He supported his oath without fear by the sacrosanct testimony of his ideas, for in fact he had seen nothing, and having seen nothing, he reasoned logically in the pride of his perspicuity and wisdom, that nothing wrong could have occurred.

"I think they are nothing more than friends ... now.... If there has been anything before, I know not.... The people here ... talk. They invent so many lies. But pay no attention, Señora Carmen. Live happily, that is the best thing!"

But she insisted. What had happened at the farm? The grange was her home, and she was indignant, as, joined to the infidelity, this seemed to her a sacrilege, a direct insult to herself.

"Do you think me a fool, Sebastian? I have seen it all along. From the first moment he began to think of that lady ... or whatever she is, I have known what Juan was thinking. The day he pledged the bull to her, and she gave him that diamond ring, I guessed what there was between the two, and I should have liked to snatch the ring and trample on it.... Very soon I knew everything. Everything! There are always people ready to carry rumours because it hurts others. Besides, they have never hidden themselves, going everywhere like man and wife, in the sight of every one, on horseback, just like gipsies who ride from fair to fair. When we were at the farm I had news of everything Juan was doing, and afterwards in San Lucar also."

El Nacional interposed, seeing Carmen so upset, and weeping at these recollections.

"My good woman, do you believe all this humbug? Do you not see they are inventions of people who wish you ill? All jealousy, nothing more."

"No, I know Juan. Do you believe that this is the first? He is as he is, and cannot be otherwise. Cursed profession, which seems to send men mad! After we had been married two years he fell in love with a handsome girl in the market, a butcher's daughter. How I suffered when I knew it.... But I never said a word. Even now he thinks I know nothing. Since then how many have there been? I do not know how many—dozens—and I held my tongue, wishing for peace in my home. But this woman is not like the others, Juan is mad about her; and I know he has lowered himself a thousand times, remembering that she is a great lady, so that she should not turn him out, being ashamed of having relations with a torero. Now she is gone. You did not know it? She is gone because she was bored in Seville. You see people tell me everything, and she left without saying good-bye to him. When he went there the other day he found the door locked. Now he is as wretched as a sick horse, he goes among his friends with a face like a funeral, and drinks to enliven himself. No, he cannot forget that woman. He was proud of being loved by a woman of that class, and now he suffers in his pride that he is abandoned. Ay! what disgust I feel. He is no longer my husband; he seems like some one else. We scarcely speak. I am alone upstairs, he sleeps downstairs in one of the patio rooms. Before, I overlooked everything; they were bad habits belonging to the profession: the mania of toreros, who think themselves irresistible to women ... but now I can't bear to see him; I feel repugnance towards him."

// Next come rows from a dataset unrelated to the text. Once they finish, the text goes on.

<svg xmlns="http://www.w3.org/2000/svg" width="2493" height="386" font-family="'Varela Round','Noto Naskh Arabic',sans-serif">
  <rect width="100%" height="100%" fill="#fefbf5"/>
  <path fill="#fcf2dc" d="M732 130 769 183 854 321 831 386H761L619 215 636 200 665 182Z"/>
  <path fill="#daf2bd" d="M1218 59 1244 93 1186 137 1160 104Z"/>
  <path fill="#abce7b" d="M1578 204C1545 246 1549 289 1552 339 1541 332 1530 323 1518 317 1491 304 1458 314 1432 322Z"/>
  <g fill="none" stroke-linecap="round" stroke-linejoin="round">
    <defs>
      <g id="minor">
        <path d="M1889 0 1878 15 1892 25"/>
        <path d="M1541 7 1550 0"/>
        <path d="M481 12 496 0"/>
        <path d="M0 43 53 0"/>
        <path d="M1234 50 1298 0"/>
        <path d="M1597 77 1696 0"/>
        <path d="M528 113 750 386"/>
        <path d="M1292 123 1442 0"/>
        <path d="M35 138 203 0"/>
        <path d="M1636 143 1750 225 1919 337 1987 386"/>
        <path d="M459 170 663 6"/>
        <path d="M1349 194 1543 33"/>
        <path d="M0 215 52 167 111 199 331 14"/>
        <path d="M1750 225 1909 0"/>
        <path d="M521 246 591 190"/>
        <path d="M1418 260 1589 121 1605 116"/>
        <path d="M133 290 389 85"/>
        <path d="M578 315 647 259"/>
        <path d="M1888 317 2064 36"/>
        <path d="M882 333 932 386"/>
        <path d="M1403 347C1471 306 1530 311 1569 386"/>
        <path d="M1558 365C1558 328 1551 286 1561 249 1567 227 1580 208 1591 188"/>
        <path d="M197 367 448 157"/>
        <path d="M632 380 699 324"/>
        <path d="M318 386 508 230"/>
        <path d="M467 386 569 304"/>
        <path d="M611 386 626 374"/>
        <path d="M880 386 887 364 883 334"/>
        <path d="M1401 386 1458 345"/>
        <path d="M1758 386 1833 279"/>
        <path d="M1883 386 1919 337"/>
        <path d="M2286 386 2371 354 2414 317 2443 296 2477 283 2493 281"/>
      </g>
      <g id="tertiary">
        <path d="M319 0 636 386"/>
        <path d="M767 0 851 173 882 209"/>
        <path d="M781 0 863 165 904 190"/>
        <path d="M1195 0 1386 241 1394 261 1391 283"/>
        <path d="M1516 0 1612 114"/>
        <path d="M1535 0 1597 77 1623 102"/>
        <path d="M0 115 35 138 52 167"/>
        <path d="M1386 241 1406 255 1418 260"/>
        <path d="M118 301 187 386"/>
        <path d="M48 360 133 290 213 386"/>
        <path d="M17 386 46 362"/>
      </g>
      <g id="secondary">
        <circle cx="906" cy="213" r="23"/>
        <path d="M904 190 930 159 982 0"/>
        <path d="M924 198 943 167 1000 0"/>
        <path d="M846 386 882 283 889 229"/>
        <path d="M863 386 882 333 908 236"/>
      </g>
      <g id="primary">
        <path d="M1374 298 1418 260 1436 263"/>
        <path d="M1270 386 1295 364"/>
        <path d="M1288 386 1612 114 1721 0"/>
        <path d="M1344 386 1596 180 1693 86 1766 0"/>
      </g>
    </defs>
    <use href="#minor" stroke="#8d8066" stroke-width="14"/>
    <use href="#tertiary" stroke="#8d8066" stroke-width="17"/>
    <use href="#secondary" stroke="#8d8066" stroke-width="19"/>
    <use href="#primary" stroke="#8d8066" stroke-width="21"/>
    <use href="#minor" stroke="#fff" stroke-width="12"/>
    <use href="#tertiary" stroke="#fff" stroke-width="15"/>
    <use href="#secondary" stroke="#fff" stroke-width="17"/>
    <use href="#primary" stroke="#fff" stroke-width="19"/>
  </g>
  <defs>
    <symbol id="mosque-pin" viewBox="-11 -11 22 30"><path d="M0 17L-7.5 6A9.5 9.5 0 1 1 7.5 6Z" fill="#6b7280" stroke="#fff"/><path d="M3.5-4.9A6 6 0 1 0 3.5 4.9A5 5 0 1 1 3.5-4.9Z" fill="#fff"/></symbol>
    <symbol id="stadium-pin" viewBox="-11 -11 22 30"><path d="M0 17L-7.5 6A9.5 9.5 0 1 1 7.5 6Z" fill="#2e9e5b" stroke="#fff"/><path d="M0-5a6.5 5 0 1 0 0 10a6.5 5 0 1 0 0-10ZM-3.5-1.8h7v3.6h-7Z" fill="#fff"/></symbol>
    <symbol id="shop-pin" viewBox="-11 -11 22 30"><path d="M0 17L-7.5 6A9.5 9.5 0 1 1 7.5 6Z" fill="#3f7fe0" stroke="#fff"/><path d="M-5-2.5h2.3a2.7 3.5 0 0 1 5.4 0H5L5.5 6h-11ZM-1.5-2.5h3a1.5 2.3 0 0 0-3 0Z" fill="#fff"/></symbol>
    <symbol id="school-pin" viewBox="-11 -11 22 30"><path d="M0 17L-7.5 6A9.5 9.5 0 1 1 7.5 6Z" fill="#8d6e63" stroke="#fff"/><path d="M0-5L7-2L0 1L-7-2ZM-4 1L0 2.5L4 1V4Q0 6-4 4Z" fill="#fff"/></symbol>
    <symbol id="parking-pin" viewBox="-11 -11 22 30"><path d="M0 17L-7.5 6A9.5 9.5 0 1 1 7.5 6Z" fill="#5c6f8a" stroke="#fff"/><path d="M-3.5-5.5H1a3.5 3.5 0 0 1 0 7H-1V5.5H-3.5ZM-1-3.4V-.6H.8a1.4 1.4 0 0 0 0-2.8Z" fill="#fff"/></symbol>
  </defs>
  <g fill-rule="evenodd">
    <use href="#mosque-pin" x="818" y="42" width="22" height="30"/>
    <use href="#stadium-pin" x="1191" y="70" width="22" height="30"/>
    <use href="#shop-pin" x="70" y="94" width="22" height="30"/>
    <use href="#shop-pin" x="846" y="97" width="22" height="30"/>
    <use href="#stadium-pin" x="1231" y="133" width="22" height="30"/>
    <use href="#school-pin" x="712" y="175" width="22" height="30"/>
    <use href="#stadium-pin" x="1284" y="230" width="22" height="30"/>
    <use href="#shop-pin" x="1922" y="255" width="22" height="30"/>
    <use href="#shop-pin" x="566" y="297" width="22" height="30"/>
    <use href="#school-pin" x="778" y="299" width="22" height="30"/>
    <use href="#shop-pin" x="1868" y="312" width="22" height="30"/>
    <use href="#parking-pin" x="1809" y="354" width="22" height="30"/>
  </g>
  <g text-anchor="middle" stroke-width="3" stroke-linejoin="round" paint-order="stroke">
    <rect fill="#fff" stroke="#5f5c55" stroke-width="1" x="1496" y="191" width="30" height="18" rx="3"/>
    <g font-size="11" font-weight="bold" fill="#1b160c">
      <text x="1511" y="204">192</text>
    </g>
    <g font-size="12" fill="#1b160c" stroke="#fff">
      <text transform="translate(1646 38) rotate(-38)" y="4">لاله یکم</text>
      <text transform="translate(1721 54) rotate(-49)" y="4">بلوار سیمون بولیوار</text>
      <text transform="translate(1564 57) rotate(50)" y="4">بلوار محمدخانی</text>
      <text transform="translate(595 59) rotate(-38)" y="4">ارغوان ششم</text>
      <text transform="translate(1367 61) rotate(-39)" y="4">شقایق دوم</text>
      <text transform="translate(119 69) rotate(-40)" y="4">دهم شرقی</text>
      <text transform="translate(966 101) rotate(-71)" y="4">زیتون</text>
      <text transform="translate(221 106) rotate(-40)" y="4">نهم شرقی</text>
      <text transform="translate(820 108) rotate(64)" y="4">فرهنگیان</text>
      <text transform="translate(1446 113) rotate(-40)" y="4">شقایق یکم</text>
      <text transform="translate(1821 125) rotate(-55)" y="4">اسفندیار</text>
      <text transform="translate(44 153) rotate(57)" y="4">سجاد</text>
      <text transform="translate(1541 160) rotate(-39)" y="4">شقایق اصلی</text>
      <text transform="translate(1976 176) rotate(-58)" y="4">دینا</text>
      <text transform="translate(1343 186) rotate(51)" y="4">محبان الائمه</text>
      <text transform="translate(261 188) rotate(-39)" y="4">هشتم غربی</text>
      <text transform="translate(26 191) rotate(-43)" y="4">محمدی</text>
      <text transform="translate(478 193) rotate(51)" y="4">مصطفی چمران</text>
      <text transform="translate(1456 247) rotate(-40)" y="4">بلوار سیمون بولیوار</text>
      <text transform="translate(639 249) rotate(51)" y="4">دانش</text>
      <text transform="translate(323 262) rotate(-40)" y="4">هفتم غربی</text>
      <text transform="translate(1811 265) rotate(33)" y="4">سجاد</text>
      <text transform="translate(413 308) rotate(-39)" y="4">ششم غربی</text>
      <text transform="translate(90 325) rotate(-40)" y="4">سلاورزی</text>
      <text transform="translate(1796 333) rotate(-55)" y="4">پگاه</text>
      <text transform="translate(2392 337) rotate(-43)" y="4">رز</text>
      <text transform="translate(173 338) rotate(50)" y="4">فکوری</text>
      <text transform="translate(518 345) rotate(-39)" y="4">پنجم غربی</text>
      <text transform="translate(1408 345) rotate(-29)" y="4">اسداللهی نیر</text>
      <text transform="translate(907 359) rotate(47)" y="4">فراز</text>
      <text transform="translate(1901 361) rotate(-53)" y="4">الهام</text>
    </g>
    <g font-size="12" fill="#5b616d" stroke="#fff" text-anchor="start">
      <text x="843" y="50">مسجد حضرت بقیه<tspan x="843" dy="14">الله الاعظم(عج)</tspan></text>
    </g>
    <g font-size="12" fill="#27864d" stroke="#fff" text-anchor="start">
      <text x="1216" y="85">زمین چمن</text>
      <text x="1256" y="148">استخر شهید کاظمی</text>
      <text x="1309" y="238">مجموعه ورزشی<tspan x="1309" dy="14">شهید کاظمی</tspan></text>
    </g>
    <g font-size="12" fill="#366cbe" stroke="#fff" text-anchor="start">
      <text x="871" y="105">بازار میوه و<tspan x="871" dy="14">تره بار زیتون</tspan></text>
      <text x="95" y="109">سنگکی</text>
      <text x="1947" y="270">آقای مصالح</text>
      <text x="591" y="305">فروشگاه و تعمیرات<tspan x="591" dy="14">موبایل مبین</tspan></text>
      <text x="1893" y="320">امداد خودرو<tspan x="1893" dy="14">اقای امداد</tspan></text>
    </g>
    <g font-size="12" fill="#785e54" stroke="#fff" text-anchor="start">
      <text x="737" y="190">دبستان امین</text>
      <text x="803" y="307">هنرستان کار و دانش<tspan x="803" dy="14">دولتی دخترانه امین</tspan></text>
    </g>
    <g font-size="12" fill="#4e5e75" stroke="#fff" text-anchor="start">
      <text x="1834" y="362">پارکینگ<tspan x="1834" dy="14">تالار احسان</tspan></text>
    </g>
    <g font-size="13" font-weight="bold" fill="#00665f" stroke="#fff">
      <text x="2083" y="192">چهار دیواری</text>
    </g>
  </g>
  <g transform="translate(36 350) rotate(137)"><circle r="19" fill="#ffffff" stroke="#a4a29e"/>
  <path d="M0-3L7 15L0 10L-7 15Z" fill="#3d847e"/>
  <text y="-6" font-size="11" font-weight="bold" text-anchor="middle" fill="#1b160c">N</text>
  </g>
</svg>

She spoke energetically, and a flame of hate shone in her eyes.

"Ay! that woman. How she has changed him!... He is another man! He only cares now to go with rich people; and the people in the suburbs, and the poor in Seville, who were his friends and helped him when he first began, all complain of him; some fine day they will start a disturbance against him in the Plaza to disgrace him. Money comes in here by bucketsful, and it is not easy to count it. He himself does not know how much he has, but I see clearly. He plays heavily, so that his new friends may welcome him; and he loses largely; the money comes in by one door and goes out by the other. But I say nothing. After all it is he that earns it. He has had to borrow from Don José for things about the farm, and some olive yards he bought this year to join to the property were bought with other people's money. Almost all he earns during the next season will go to pay his debts. And if he had an accident. If he found himself obliged to retire like others? He has tried to change me, as he himself has changed. I know he feels ashamed of us when he returns from seeing Doña Sol. It is he who has obliged me to put on those unbecoming hats from Madrid, that make me feel like a monkey dancing on an organ! And a mantilla is so beautiful! He also it is who has bought that infernal car, in which I go in fear and which smells like the devil. If he could he would even put a hat with a cock's tail on the little mother's head!"